==== The records

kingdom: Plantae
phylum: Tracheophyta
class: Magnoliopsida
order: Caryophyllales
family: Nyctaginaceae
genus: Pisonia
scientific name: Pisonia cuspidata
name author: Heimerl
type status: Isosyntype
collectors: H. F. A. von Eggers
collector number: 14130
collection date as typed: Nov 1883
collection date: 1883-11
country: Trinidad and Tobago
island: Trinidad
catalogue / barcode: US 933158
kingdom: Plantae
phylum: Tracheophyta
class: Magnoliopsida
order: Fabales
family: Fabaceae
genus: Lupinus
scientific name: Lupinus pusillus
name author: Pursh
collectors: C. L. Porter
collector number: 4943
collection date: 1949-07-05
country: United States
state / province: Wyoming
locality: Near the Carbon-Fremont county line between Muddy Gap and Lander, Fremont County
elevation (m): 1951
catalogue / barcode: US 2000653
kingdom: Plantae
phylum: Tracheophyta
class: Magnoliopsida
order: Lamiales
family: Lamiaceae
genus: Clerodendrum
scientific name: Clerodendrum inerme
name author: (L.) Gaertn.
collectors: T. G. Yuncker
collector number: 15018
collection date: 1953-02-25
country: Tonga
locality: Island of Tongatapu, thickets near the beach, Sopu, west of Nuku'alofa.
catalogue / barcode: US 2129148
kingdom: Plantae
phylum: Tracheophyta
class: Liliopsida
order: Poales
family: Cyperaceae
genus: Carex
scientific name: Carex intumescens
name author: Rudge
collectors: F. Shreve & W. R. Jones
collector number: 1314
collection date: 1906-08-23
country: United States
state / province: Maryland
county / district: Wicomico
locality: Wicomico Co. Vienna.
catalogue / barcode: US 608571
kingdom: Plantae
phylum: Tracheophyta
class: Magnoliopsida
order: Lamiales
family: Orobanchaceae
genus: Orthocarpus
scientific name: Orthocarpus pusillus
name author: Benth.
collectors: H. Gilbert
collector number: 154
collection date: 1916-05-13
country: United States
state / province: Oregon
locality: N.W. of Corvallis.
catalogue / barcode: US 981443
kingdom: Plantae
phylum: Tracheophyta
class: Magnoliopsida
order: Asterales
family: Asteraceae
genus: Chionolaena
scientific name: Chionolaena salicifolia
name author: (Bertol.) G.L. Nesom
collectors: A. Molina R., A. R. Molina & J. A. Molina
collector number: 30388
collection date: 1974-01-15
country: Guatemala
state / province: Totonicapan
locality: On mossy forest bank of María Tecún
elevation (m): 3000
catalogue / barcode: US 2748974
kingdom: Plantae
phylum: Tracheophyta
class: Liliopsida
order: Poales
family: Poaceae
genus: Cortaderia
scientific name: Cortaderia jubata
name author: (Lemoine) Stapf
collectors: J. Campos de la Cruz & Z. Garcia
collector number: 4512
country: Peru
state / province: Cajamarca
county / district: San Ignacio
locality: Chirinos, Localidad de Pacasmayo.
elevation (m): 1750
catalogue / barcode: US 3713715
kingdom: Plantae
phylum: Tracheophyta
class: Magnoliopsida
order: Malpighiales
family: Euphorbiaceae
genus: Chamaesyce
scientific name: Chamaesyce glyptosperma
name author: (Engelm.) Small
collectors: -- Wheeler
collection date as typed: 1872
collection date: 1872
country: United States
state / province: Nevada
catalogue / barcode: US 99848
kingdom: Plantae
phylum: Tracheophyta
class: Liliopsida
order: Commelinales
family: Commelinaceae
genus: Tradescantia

========

Set down every line of the records above again, unchanged and in the same order.

Solution to this problem:
kingdom: Plantae
phylum: Tracheophyta
class: Magnoliopsida
order: Caryophyllales
family: Nyctaginaceae
genus: Pisonia
scientific name: Pisonia cuspidata
name author: Heimerl
type status: Isosyntype
collectors: H. F. A. von Eggers
collector number: 14130
collection date as typed: Nov 1883
collection date: 1883-11
country: Trinidad and Tobago
island: Trinidad
catalogue / barcode: US 933158
kingdom: Plantae
phylum: Tracheophyta
class: Magnoliopsida
order: Fabales
family: Fabaceae
genus: Lupinus
scientific name: Lupinus pusillus
name author: Pursh
collectors: C. L. Porter
collector number: 4943
collection date: 1949-07-05
country: United States
state / province: Wyoming
locality: Near the Carbon-Fremont county line between Muddy Gap and Lander, Fremont County
elevation (m): 1951
catalogue / barcode: US 2000653
kingdom: Plantae
phylum: Tracheophyta
class: Magnoliopsida
order: Lamiales
family: Lamiaceae
genus: Clerodendrum
scientific name: Clerodendrum inerme
name author: (L.) Gaertn.
collectors: T. G. Yuncker
collector number: 15018
collection date: 1953-02-25
country: Tonga
locality: Island of Tongatapu, thickets near the beach, Sopu, west of Nuku'alofa.
catalogue / barcode: US 2129148
kingdom: Plantae
phylum: Tracheophyta
class: Liliopsida
order: Poales
family: Cyperaceae
genus: Carex
scientific name: Carex intumescens
name author: Rudge
collectors: F. Shreve & W. R. Jones
collector number: 1314
collection date: 1906-08-23
country: United States
state / province: Maryland
county / district: Wicomico
locality: Wicomico Co. Vienna.
catalogue / barcode: US 608571
kingdom: Plantae
phylum: Tracheophyta
class: Magnoliopsida
order: Lamiales
family: Orobanchaceae
genus: Orthocarpus
scientific name: Orthocarpus pusillus
name author: Benth.
collectors: H. Gilbert
collector number: 154
collection date: 1916-05-13
country: United States
state / province: Oregon
locality: N.W. of Corvallis.
catalogue / barcode: US 981443
kingdom: Plantae
phylum: Tracheophyta
class: Magnoliopsida
order: Asterales
family: Asteraceae
genus: Chionolaena
scientific name: Chionolaena salicifolia
name author: (Bertol.) G.L. Nesom
collectors: A. Molina R., A. R. Molina & J. A. Molina
collector number: 30388
collection date: 1974-01-15
country: Guatemala
state / province: Totonicapan
locality: On mossy forest bank of María Tecún
elevation (m): 3000
catalogue / barcode: US 2748974
kingdom: Plantae
phylum: Tracheophyta
class: Liliopsida
order: Poales
family: Poaceae
genus: Cortaderia
scientific name: Cortaderia jubata
name author: (Lemoine) Stapf
collectors: J. Campos de la Cruz & Z. Garcia
collector number: 4512
country: Peru
state / province: Cajamarca
county / district: San Ignacio
locality: Chirinos, Localidad de Pacasmayo.
elevation (m): 1750
catalogue / barcode: US 3713715
kingdom: Plantae
phylum: Tracheophyta
class: Magnoliopsida
order: Malpighiales
family: Euphorbiaceae
genus: Chamaesyce
scientific name: Chamaesyce glyptosperma
name author: (Engelm.) Small
collectors: -- Wheeler
collection date as typed: 1872
collection date: 1872
country: United States
state / province: Nevada
catalogue / barcode: US 99848
kingdom: Plantae
phylum: Tracheophyta
class: Liliopsida
order: Commelinales
family: Commelinaceae
genus: Tradescantia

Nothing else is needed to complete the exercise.